I bought the bike three weeks ago and have been working away on it every weekend to get it recommissioned. As I mentioned in an earlier blog, I am new to motorcycling and this is the first bike I have ever owned let alone worked on. For me, it has meant doing a lot of research, reading, and being patient to work through each problem (I've learnt that patience is an art in the motorcycle world).
And as far as problems go, my 1985 Honda 250F has a few of those. The bike sat around collecting dust for 12 years. That's a lot of time for parts to begin deteriorating. The bike wouldn't start (suspected fuel issue). The mufflers were eaten through with rust. The clutch master cyclinder had dried out of fluid, and the slave cylinder had leaked. All the fluids needed replacing. The bike needs new tyres,brakes and I'll replace the chain for peace of mind. Still, it presented really well, and I knew if I could just get it started...all my hard work would be worth it.
This is the story of how I got my first bike it started today. If you want to skip the details, just go to the photo down below to see how happy I was this afternoon
Two weekends ago
This was the first time I tried to start the bike and it ended in failure. I had cleaned out the fuel tank (three times) which was full of stale fuel. I watched many, very many videos on how to do this (thanks YouTube).

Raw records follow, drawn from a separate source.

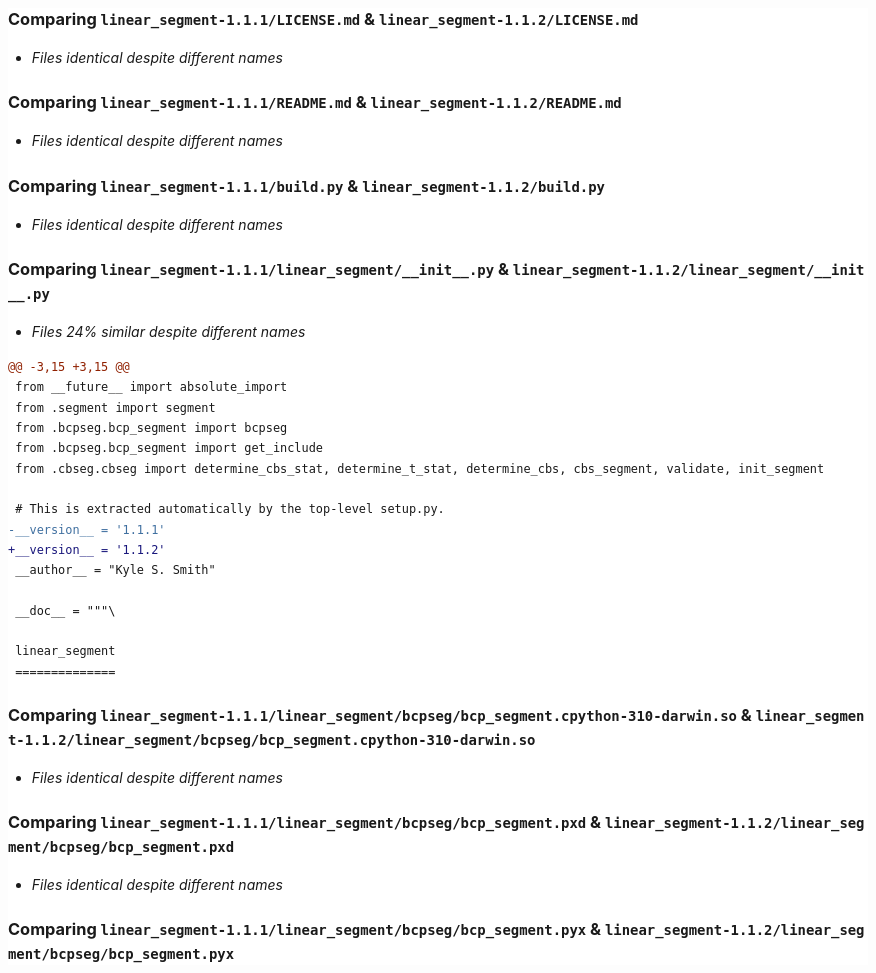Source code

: ### Comparing `linear_segment-1.1.1/LICENSE.md` & `linear_segment-1.1.2/LICENSE.md`

 * *Files identical despite different names*

### Comparing `linear_segment-1.1.1/README.md` & `linear_segment-1.1.2/README.md`

 * *Files identical despite different names*

### Comparing `linear_segment-1.1.1/build.py` & `linear_segment-1.1.2/build.py`

 * *Files identical despite different names*

### Comparing `linear_segment-1.1.1/linear_segment/__init__.py` & `linear_segment-1.1.2/linear_segment/__init__.py`

 * *Files 24% similar despite different names*

```diff
@@ -3,15 +3,15 @@
 from __future__ import absolute_import
 from .segment import segment
 from .bcpseg.bcp_segment import bcpseg
 from .bcpseg.bcp_segment import get_include
 from .cbseg.cbseg import determine_cbs_stat, determine_t_stat, determine_cbs, cbs_segment, validate, init_segment
 
 # This is extracted automatically by the top-level setup.py.
-__version__ = '1.1.1'
+__version__ = '1.1.2'
 __author__ = "Kyle S. Smith"
 
 __doc__ = """\
 
 linear_segment
 ==============
```

### Comparing `linear_segment-1.1.1/linear_segment/bcpseg/bcp_segment.cpython-310-darwin.so` & `linear_segment-1.1.2/linear_segment/bcpseg/bcp_segment.cpython-310-darwin.so`

 * *Files identical despite different names*

### Comparing `linear_segment-1.1.1/linear_segment/bcpseg/bcp_segment.pxd` & `linear_segment-1.1.2/linear_segment/bcpseg/bcp_segment.pxd`

 * *Files identical despite different names*

### Comparing `linear_segment-1.1.1/linear_segment/bcpseg/bcp_segment.pyx` & `linear_segment-1.1.2/linear_segment/bcpseg/bcp_segment.pyx`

I changed the oil -the old oil had been sitting in the sump for so long the minerals had separated. I replaced the coolant too - the old coolant was surprisingly clean and green - a good sign. I tried to start the bike but unfortunately fuel just poured out the bottom of my carburettors. I had a feeling my carbs would be clogged up so wasn't too surprised. I spent the rest of that weekend reconditioning the hydraulic clutch - which now works perfectly.
I was very nervous about trying to clean the carburettor. I have done many hard hard mechanical jobs on my car, but never on a motorcycle carburettor. I barely knew how they work. Lots of little bits and pieces made me nervous for some reason. A lot of the advice on the internet warns people not to play with things like carburettors. So I spent the whole week after work learning as much as I could about carburettors. How they work, how to diagnose problems, how to clean and fix them to run like knew.

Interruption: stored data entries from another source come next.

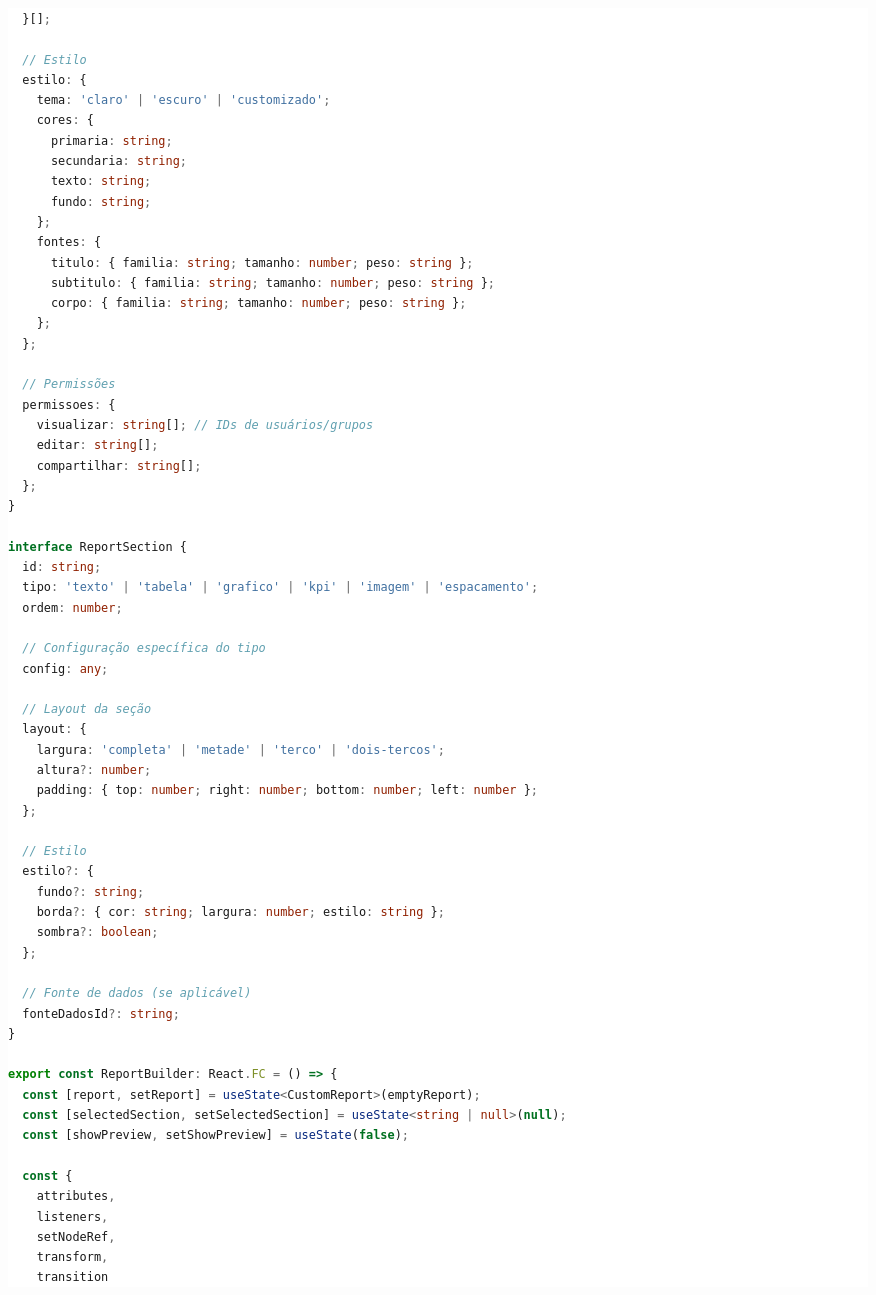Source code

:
 ```typescript
  }[];

  // Estilo
  estilo: {
    tema: 'claro' | 'escuro' | 'customizado';
    cores: {
      primaria: string;
      secundaria: string;
      texto: string;
      fundo: string;
    };
    fontes: {
      titulo: { familia: string; tamanho: number; peso: string };
      subtitulo: { familia: string; tamanho: number; peso: string };
      corpo: { familia: string; tamanho: number; peso: string };
    };
  };

  // Permissões
  permissoes: {
    visualizar: string[]; // IDs de usuários/grupos
    editar: string[];
    compartilhar: string[];
  };
}

interface ReportSection {
  id: string;
  tipo: 'texto' | 'tabela' | 'grafico' | 'kpi' | 'imagem' | 'espacamento';
  ordem: number;

  // Configuração específica do tipo
  config: any;

  // Layout da seção
  layout: {
    largura: 'completa' | 'metade' | 'terco' | 'dois-tercos';
    altura?: number;
    padding: { top: number; right: number; bottom: number; left: number };
  };

  // Estilo
  estilo?: {
    fundo?: string;
    borda?: { cor: string; largura: number; estilo: string };
    sombra?: boolean;
  };

  // Fonte de dados (se aplicável)
  fonteDadosId?: string;
}

export const ReportBuilder: React.FC = () => {
  const [report, setReport] = useState<CustomReport>(emptyReport);
  const [selectedSection, setSelectedSection] = useState<string | null>(null);
  const [showPreview, setShowPreview] = useState(false);

  const {
    attributes,
    listeners,
    setNodeRef,
    transform,
    transition
```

I pulled the bike apart again to remove the carburettor - I was getting much quicker at it now. Petrol pouring out of the carburettors means problem with the floats. I removed the bowl cover and yep, both fuel chambers were pretty clogged up inside. I took care removing the float pin, and floats. I gave them a good clean: (WD40) on metal surfaces, soapy water on the flats and silicone lube on the float hinge. They worked like knew. I put everything back together, reassembled the bike and tried to fire the engine - fail #2. This time there was no fuel pouring out of my carburettors, but the bike wouldn't start. I flattened the battery trying. I was really upset about it actually. All that work and nothing to show for it. I would have to wait for another weekend to try again.
In the beginning I had hoped the carburetters wouldn't need a full cleaning. Some of the jets inside are set at factory settings and I was nervous to remove them in case I made a mistake putting them back together correctly. On Saturday I opened the carbs up again. All the holes in the starter jets were clogged. I used one of my wife's sewing needles to clear the holes. I also scrubbed them with a toothbrush and degreaser. I reassembled the bike, and tried to crank the engine again - fail #3. The bike just refused to start.

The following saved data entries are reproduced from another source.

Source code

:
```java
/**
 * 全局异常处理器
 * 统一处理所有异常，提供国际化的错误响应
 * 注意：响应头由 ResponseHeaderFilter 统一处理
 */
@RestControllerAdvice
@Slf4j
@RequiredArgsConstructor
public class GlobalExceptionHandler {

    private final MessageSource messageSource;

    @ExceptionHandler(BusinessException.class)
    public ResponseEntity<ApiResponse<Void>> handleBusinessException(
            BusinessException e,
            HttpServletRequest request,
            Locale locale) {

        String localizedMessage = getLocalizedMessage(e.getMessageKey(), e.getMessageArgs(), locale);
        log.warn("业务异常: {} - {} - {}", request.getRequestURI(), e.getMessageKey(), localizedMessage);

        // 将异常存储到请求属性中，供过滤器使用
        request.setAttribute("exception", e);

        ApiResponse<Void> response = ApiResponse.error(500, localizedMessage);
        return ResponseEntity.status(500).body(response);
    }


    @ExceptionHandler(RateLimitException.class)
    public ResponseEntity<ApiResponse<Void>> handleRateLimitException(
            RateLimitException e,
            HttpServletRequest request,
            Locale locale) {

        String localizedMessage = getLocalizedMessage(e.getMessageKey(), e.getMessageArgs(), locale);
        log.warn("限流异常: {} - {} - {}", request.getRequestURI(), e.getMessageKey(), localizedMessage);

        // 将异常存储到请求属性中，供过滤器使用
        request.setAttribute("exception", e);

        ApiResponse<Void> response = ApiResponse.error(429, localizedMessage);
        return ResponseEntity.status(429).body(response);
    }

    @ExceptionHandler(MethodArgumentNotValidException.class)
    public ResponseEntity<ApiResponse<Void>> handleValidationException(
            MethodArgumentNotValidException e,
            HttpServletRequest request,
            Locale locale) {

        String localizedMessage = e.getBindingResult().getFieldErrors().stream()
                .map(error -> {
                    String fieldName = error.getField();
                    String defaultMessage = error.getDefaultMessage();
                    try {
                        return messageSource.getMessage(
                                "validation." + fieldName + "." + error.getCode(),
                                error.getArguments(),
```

I went to bed last night feeling very down. I was beginning to regret buying a 30 year old bike. Obviously, The carburettor needed a full clean - not just a clean of the obvious things. I pulled the bike apart yet again and pulled open the carburettors. I sat down for 3 hours cleaning them. I removed all the jets I cleaned yesterday and soaked them in boiling water - so much gunk blew out of them. Never skip this step - ever. I also cleaned very crevice inside my carbureter - at least 5 times. I disassembled everythin and cleaned it spotless. I reassembled and put my bike back together.
The moment of truth
I turned the bike over about 7 or 8 times and it still refused to fire. Just starter noise. I pulled out the spark plugs, and it was like no petrol was down there. Lots of compression though. Plenty of spark. I tried to start the bike another 5-6 times. Nothing. The next time, a glimmer of home - a few crackles. Then a few more crackles but still not quite there yet. My battery was amost flat. A few more cranks and then it happened....BOOM! The engine roared into life! It was a fantastic feeling, and one that only a person who has revived an older bike can understand. All that work finally paid off. I let the bike idle for 20 minutes before stopping. Afterwards, it started first go. It was like a dream come true.
There is still a lot to do to get my bike ready for rego, but all the hard work is done. The smile on my face should keep me going a few more weeks.